§ **Text zur Analyse**
========
Der Herbst der jetzigen Bundesratswahlen (Bundesratswahlen 2008/12)

Einen Tag vor der spannenden, aber auch unklaren Ersatzwahl für Bundesrat Samuel Schmid meldet sich der neue Zürcher Staatsrechtler Andreas Auer zu Wort. Im Tages-Anzeiger von heute kritisiert er das Regierungssystem, das unverändert die Züge von 1848 trage und nicht mehr zur heutigen Zeit passe. Er spricht sich für die Volkswahl der Regierung aus.

Andreas Auer, seit 2008 Professor für Staatsrecht an der Uni Zürich
Andreas Auer, seit 2008 Professor für Staatsrecht an der Uni Zürich

Die Wirren um die Nachfolge von Samuel Schmid gefallen dem Staatsrechtler nicht. Zwar nennt er die Uneinigkeit der Parteien nur vorsichtig als Grund, und auch die Medialisierung der Nomination wird eher zurückhaltend erwähnt. Doch sieht Auer in der Oeffnung der Bundesratswahlen über den Raum des Bundesversammlung hinaus ein Ungleichgewicht aufkommen: Das Volk, in der direkten Demokratie gewöhnt, alles zu entscheiden, wird in der zentralen Personenfrage auf Zuschauen zurückgebunden.
========
§ **Datensatz**

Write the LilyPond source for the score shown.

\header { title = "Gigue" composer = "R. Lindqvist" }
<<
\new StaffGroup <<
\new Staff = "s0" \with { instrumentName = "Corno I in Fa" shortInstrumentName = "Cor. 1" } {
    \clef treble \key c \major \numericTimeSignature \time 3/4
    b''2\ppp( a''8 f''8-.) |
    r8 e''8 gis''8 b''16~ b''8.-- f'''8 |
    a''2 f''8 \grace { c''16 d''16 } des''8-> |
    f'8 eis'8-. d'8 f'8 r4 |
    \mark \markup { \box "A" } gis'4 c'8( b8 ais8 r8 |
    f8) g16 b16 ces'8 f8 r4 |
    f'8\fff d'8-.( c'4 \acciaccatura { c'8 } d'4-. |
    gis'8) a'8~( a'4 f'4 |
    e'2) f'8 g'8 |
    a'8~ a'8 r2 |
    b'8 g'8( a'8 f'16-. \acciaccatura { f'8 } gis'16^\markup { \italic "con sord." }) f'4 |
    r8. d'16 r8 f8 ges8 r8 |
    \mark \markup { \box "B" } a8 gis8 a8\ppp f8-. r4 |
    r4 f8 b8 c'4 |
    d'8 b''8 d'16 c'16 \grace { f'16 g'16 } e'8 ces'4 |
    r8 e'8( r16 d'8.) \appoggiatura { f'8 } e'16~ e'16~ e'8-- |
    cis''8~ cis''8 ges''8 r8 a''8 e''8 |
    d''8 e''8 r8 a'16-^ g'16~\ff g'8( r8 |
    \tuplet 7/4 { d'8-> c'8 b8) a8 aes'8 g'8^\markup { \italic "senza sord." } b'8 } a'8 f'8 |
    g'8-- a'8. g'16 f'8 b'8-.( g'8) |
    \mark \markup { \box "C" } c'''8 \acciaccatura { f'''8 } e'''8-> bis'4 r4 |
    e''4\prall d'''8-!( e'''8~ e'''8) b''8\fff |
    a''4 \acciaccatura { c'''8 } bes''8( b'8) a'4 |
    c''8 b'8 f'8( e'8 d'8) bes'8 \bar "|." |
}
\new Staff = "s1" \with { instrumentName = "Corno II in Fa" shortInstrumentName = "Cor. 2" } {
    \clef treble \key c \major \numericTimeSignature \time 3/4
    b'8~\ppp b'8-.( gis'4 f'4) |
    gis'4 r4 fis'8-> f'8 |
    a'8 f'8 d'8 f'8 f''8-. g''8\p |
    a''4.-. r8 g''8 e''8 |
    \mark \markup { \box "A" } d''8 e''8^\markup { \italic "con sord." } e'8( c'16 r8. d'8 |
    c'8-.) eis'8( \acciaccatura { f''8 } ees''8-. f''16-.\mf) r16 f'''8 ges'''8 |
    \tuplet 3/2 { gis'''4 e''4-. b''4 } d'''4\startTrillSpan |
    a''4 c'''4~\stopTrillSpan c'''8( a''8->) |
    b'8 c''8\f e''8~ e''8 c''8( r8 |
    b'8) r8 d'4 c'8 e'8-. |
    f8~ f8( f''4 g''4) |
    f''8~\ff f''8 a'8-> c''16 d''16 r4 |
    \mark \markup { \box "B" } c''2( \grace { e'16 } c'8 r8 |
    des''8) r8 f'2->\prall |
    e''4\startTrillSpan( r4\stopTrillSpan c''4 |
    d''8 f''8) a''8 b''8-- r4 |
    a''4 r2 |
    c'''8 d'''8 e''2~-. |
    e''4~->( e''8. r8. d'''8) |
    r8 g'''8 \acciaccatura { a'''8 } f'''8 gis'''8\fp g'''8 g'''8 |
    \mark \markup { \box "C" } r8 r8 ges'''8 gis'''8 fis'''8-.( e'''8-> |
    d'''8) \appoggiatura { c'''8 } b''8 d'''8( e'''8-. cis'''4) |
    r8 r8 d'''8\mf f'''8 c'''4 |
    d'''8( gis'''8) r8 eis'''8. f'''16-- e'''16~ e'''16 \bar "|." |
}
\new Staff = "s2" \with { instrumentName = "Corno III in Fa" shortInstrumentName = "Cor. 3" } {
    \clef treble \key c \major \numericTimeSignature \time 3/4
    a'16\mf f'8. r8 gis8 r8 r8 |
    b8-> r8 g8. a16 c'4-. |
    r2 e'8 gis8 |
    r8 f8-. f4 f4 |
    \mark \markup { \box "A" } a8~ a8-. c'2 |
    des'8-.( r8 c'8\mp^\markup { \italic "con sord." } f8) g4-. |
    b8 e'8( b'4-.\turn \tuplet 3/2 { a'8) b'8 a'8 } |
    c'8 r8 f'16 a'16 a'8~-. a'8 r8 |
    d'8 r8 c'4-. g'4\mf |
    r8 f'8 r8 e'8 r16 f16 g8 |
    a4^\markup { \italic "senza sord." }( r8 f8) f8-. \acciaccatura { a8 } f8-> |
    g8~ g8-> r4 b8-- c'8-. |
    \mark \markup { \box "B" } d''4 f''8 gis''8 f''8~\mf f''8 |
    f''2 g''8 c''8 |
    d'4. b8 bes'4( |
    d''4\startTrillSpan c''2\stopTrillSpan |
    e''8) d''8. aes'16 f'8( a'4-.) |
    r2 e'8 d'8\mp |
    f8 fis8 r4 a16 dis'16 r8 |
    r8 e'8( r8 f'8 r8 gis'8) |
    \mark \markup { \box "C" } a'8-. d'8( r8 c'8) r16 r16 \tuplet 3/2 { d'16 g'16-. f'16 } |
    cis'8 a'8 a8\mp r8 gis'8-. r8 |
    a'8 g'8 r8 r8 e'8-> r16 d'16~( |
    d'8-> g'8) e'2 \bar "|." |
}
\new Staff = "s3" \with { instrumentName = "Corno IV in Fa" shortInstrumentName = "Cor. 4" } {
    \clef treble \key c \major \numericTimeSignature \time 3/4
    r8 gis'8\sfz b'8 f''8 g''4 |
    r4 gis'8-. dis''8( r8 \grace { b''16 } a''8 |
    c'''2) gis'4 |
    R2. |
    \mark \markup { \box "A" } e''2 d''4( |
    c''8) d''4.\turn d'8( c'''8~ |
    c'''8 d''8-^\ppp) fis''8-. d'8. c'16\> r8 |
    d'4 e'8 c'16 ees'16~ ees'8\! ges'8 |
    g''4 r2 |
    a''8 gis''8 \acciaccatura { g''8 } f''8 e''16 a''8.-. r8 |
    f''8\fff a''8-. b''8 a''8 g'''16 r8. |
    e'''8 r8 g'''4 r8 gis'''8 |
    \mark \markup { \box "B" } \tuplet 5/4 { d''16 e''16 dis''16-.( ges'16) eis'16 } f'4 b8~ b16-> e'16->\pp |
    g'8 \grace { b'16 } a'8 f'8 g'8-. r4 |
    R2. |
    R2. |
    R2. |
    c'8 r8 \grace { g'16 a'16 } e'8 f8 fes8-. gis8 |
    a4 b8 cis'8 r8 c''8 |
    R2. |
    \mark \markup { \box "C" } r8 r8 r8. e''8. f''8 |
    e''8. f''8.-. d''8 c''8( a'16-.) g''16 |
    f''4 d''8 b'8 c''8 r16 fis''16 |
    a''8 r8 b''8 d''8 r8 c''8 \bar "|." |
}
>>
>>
========
§ **Aufgabe 1**
Gib aus dem Text über die Bundesratswahlen den Abschnitt von „Der Herbst der“ bis „der Regierung aus.“ wieder und ersetze darin „Samuel Schmid“ durch „Moritz Leuenberger“.
§ **Aufgabe 2**
Entscheide für jede der folgenden Aussagen, ob sie mit dem Text über die Bundesratswahlen übereinstimmt, und beantworte sie mit Ja oder Nein, belegt durch die wörtlich zitierten entscheidenden Worte des Textes. (a) Andreas Auer ist seit 2008 Professor für Staatsrecht an der Uni Zürich. (b) Auer nennt die Uneinigkeit der Parteien mit Nachdruck als Grund. (c) Auer spricht sich gegen die Volkswahl der Regierung aus.
Die Einträge stehen in keinem Zusammenhang mit dem Text.

§ **Schriftliche Lösung 1**
Der Herbst der jetzigen Bundesratswahlen (Bundesratswahlen 2008/12)

Einen Tag vor der spannenden, aber auch unklaren Ersatzwahl für Bundesrat Moritz Leuenberger meldet sich der neue Zürcher Staatsrechtler Andreas Auer zu Wort. Im Tages-Anzeiger von heute kritisiert er das Regierungssystem, das unverändert die Züge von 1848 trage und nicht mehr zur heutigen Zeit passe. Er spricht sich für die Volkswahl der Regierung aus.

§ **Schriftliche Lösung 2**
(a) Ja: „seit 2008 Professor für Staatsrecht an der Uni Zürich“
(b) Nein: „Zwar nennt er die Uneinigkeit der Parteien nur vorsichtig als Grund“
(c) Nein: „Er spricht sich für die Volkswahl der Regierung aus.“